There are a few other recordings with other vocal combinations featured, but I found this particular combination of female soprano, male soprano and male alto to be satisfactory in a discrimination process that includes three treble voice. It can be quite annoying if one can not hear the difference between the singers because their voice quality is so similar, so when I bought this eight years ago, that was one of my concerns, but to my delight there was no need for me to check in the line-up while I was listening to see who was singing what; it was easy to ascertain.

The trio of singers herein project a very authentic sound quality for this pastoral-like setting by Georgw F. Handel (1685-1759). This was written in the early years when he was much impressed with the Italian works, particularly one of the leading vocal forms of the day, the Chamber Cantata, in both its religious and secular versions. Its partly narrative and partly dramatic structure, demanded a theatrical setting. The texts were written in a variety of metres and this allowed the composers to vary the sequence: recitative-aria-recitative. This means that da-capo-arias can be found next to ariosi and arias in verse form, and there are semi-narrative lyrical arias some which are dramatised or partly dramatised. The preferred listening theme was love with all its ramifications, as put forth at the time by the Arcadian Academy.

All of this the young Handel adopted with great vigor into his compositional style, and as result we have a wonderfully entertaining composition such as 'Clori, Tirsi & Fileno'. However, beginning from the chamber cantata premise makes for a rather complex score, as much for its dramatic plotline as its musical options; the end result is really a genuine opera in miniature equipped with real refinement and lightness. Handel, in fact, has turned this into an authentic laboratory in which he experiments with the most divine musical and dramatic forms.

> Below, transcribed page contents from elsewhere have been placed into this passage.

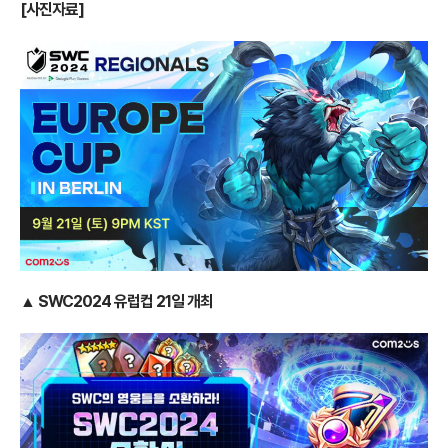
[사진자료]
▲ SWC2024 유럽컵 21일 개최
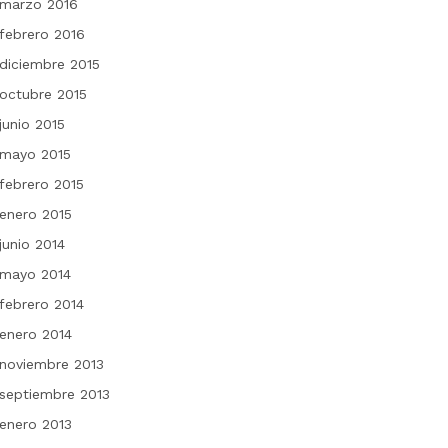
marzo 2016
febrero 2016
diciembre 2015
octubre 2015
junio 2015
mayo 2015
febrero 2015
enero 2015
junio 2014
mayo 2014
febrero 2014
enero 2014
noviembre 2013
septiembre 2013
enero 2013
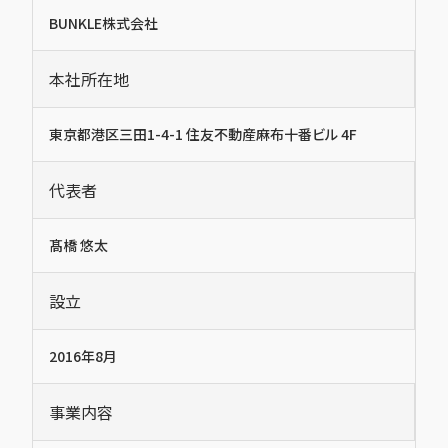
BUNKLE株式会社
本社所在地
東京都港区三田1-4-1 住友不動産麻布十番ビル 4F
代表者
髙橋 悠太
設立
2016年8月
事業内容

It was performed in Rome in 1707; it is a piece of witty, erotic and pastoral delight. The story centers around Clori, the Shepherdess (soprano-Suzie Le Blanc), who we discover is happily playing her two lovers against each other, the lovers being Tirsi(Male soprano-Jorg Waschinski), and Fileno(male alto-David Cordier). When they find out what she is doing they reject her, and she leaves them for somebody else. Meanwhile, Tirsi and Fileno decide that they might be better off with each other!?

The performance of these highly skilled singers is really quite outstanding, both dramatically and vocally. Waschinski has a phenomenal voice reaching very high notes with clarity and power, but in no way can his sound be mistaken for a female soprano. You have only to hear and believe! Cordier, male alto, has a highly resonant voice throughout his very wide range. On many of my other recordings he sings both soprano and alto fluently with strength and evenness. La Blannc literally 'floats' effortlessly through her phrases in all her arias, with a beauteous sound displaying a solid technical facility. The instrumental ensemble Lautten Compagney (seven in all), directed by Wolfgang Katschner, presents an appropriate accompaniment demonstrating some fine instrumental playing.

This seventy-five minute recording was a listening pleasure from beginning to end. Handel's vocal and instrumental score is written with his usual expertise and there is much variety throughout. The liner notes are in German and English; but the libretto is only in Italian and German. It didn't really make much difference to me because the story is simplistic, easy to follow.

I would like to mention that this story has another setting by Giovanni Bononcini scored for soprano, countetenor and baritone; equally entertaining.